Don't get me wrong, I enjoyed France and I hope to return some day to see more of the things I loved. But it wasn't at all the trip that I was hoping for, and I didn't float back home on a cloud. Instead, I came home understanding my country better, loving the things that make my life what it is, and finally feeling like I actually fit in here in this land.

Wednesday, May 22, 2013

Wearing it

Some women have necklaces that they wear all the time. Thin chains wrap a close circle around their necks, carrying dainty pendants that can easily be tucked away. Sometimes they come in that well-known blue box, or else they're passed down through generations. Fancy jewelry that comes from a national chain isn't really my style, and although I have a couple of beloved necklaces that my grandmother used to wear, they're just not me either. Not as an everyday accessory.

But today I received a necklace in the mail from The Run Home that might be the one I put on each morning. It's a thin gunmetal chain with three small pendants: a solid pewter heart, a pewter running shoe, and a nickel silver pendant hand stamped with 13.1. As in 13.1 miles, a half-marathon, which I ran this weekend. My mom gave me this gift to celebrate the event. I didn't think of it as such a big deal because I had been training for it, I really believed I could do it, and when I crossed that finish line sooner than I had planned, I felt like I had a couple more miles in me. It was a goal I worked for, but not too hard, and I didn't suffer for it (I had forgotten my asthma inhaler at home, and I didn't need it at all during the race). But not everyone can run as far, and not everyone has a necklace with a running shoe and a race distance. And 4 days after that race, I'm itching for more - my special someone and I are already scheming to run the Hood to Coast relay in 2014. So I guess this makes me a runner. My young, lazy, asthmatic self would be so surprised to know that running has become a hobby, and my aging knees may be dismayed at this news, but they'll all have to get used to the fact that running will be a consistent part of my life. Right after the race, I thought that a full marathon was beyond my reach, but the idea is starting to settle into the crevices of my brain. There's just something about moving across the land by foot that makes sense, like a meditation in action. Allons-y.

Wednesday, April 17, 2013


I'm haunted by the house I grew up in. Two dreams in two hours - not the first, certainly not the last.
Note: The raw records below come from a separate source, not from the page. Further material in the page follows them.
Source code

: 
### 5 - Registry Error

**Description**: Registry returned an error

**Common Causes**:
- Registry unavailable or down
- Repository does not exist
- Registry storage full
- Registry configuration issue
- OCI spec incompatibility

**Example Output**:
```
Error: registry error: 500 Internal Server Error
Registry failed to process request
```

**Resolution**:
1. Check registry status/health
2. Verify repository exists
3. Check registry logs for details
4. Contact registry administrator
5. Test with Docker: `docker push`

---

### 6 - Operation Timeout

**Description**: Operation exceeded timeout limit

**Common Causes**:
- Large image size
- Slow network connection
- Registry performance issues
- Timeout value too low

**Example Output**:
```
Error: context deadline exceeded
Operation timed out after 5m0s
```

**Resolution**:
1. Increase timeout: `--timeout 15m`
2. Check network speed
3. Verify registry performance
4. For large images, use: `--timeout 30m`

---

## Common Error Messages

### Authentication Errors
We walked away from that house when my parents divorced and medical bills forced foreclosure and more. We left the bank to clean up most of our belongings. Slowly we all trickled out, went our separate ways, never looking back.

Now, someone else lives there, in the bedroom where I listened to the birds coo and the train horns blast and the falling rain flow through the gutter. In the hallway where the pets played by day and I sometimes slept at night, too lonely to stay in my bed. Someone else eats in that kitchen, sits on that porch, tends that garden. Maybe they have remodeled, made it the house we never could.

My memories are stuck floating around that house, left to dream about what was or what could have been. Sometimes we're back there as a family; others, it's been abandoned by us, furniture and games and dishes still strewn about, a place we haven't fully left yet but don't care for in the meantime.

Why can't I just move away already, and release the ghost that still follows me 10 years after I took my things and left?